[BEGIN DATA IN THIS EXERCISE]
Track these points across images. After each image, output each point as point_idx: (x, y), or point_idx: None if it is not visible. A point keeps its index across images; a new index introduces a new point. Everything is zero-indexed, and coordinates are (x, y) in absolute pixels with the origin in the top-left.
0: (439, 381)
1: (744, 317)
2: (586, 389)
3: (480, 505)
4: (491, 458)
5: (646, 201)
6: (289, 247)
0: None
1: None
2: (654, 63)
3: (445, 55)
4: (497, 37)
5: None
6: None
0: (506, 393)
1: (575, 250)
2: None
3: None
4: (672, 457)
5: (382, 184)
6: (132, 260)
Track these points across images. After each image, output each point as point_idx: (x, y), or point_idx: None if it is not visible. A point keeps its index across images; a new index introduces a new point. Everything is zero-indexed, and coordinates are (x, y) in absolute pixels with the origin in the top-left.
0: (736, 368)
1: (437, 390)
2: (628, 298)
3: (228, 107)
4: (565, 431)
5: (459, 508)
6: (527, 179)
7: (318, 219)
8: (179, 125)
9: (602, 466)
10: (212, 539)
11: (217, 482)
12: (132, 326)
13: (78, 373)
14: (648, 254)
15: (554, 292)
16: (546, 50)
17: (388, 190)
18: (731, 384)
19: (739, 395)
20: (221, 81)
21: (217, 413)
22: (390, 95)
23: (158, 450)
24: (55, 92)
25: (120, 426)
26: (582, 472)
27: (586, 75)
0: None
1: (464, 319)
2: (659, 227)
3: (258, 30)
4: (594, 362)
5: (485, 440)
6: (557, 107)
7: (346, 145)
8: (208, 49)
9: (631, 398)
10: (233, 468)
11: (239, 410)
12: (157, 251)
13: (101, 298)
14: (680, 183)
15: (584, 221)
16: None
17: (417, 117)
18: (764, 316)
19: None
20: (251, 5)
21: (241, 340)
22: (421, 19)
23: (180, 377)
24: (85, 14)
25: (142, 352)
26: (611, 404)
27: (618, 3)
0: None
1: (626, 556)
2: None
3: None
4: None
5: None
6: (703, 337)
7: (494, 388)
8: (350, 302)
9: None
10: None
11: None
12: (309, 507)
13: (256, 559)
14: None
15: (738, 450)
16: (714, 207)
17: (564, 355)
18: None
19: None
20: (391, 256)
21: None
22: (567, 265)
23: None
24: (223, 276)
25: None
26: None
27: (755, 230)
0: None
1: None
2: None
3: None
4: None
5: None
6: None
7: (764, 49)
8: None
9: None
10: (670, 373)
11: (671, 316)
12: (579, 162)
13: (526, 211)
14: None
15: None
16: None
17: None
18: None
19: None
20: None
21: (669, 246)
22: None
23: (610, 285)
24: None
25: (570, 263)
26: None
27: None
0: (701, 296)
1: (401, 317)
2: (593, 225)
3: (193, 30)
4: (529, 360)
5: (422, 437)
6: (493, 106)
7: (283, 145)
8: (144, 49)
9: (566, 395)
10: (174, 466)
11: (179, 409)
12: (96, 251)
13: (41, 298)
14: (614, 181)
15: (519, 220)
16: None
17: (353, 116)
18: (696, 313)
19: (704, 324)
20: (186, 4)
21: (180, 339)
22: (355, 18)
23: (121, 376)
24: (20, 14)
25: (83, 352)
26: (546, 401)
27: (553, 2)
[END DATA IN THIS EXERCISE]
Could you copy every row above character for character, leaving nothing out and changing nothing?

Track these points across images. After each image, output each point as point_idx: (x, y), or point_idx: None if it is not visible. A point keeps its index across images; a new index introduces a new point. Everything is zero-indexed, and coordinates are (x, y) in absolute pixels with the origin in the top-left.
0: (439, 381)
1: (744, 317)
2: (586, 389)
3: (480, 505)
4: (491, 458)
5: (646, 201)
6: (289, 247)
0: None
1: None
2: (654, 63)
3: (445, 55)
4: (497, 37)
5: None
6: None
0: (506, 393)
1: (575, 250)
2: None
3: None
4: (672, 457)
5: (382, 184)
6: (132, 260)
Track these points across images. After each image, output each point as point_idx: (x, y), or point_idx: None if it is not visible. A point keeps its index across images; a new index introduces a new point. Everything is zero-indexed, and coordinates are (x, y) in absolute pixels with the origin in the top-left.
0: (736, 368)
1: (437, 390)
2: (628, 298)
3: (228, 107)
4: (565, 431)
5: (459, 508)
6: (527, 179)
7: (318, 219)
8: (179, 125)
9: (602, 466)
10: (212, 539)
11: (217, 482)
12: (132, 326)
13: (78, 373)
14: (648, 254)
15: (554, 292)
16: (546, 50)
17: (388, 190)
18: (731, 384)
19: (739, 395)
20: (221, 81)
21: (217, 413)
22: (390, 95)
23: (158, 450)
24: (55, 92)
25: (120, 426)
26: (582, 472)
27: (586, 75)
0: None
1: (464, 319)
2: (659, 227)
3: (258, 30)
4: (594, 362)
5: (485, 440)
6: (557, 107)
7: (346, 145)
8: (208, 49)
9: (631, 398)
10: (233, 468)
11: (239, 410)
12: (157, 251)
13: (101, 298)
14: (680, 183)
15: (584, 221)
16: None
17: (417, 117)
18: (764, 316)
19: None
20: (251, 5)
21: (241, 340)
22: (421, 19)
23: (180, 377)
24: (85, 14)
25: (142, 352)
26: (611, 404)
27: (618, 3)
0: None
1: (626, 556)
2: None
3: None
4: None
5: None
6: (703, 337)
7: (494, 388)
8: (350, 302)
9: None
10: None
11: None
12: (309, 507)
13: (256, 559)
14: None
15: (738, 450)
16: (714, 207)
17: (564, 355)
18: None
19: None
20: (391, 256)
21: None
22: (567, 265)
23: None
24: (223, 276)
25: None
26: None
27: (755, 230)
0: None
1: None
2: None
3: None
4: None
5: None
6: None
7: (764, 49)
8: None
9: None
10: (670, 373)
11: (671, 316)
12: (579, 162)
13: (526, 211)
14: None
15: None
16: None
17: None
18: None
19: None
20: None
21: (669, 246)
22: None
23: (610, 285)
24: None
25: (570, 263)
26: None
27: None
0: (701, 296)
1: (401, 317)
2: (593, 225)
3: (193, 30)
4: (529, 360)
5: (422, 437)
6: (493, 106)
7: (283, 145)
8: (144, 49)
9: (566, 395)
10: (174, 466)
11: (179, 409)
12: (96, 251)
13: (41, 298)
14: (614, 181)
15: (519, 220)
16: None
17: (353, 116)
18: (696, 313)
19: (704, 324)
20: (186, 4)
21: (180, 339)
22: (355, 18)
23: (121, 376)
24: (20, 14)
25: (83, 352)
26: (546, 401)
27: (553, 2)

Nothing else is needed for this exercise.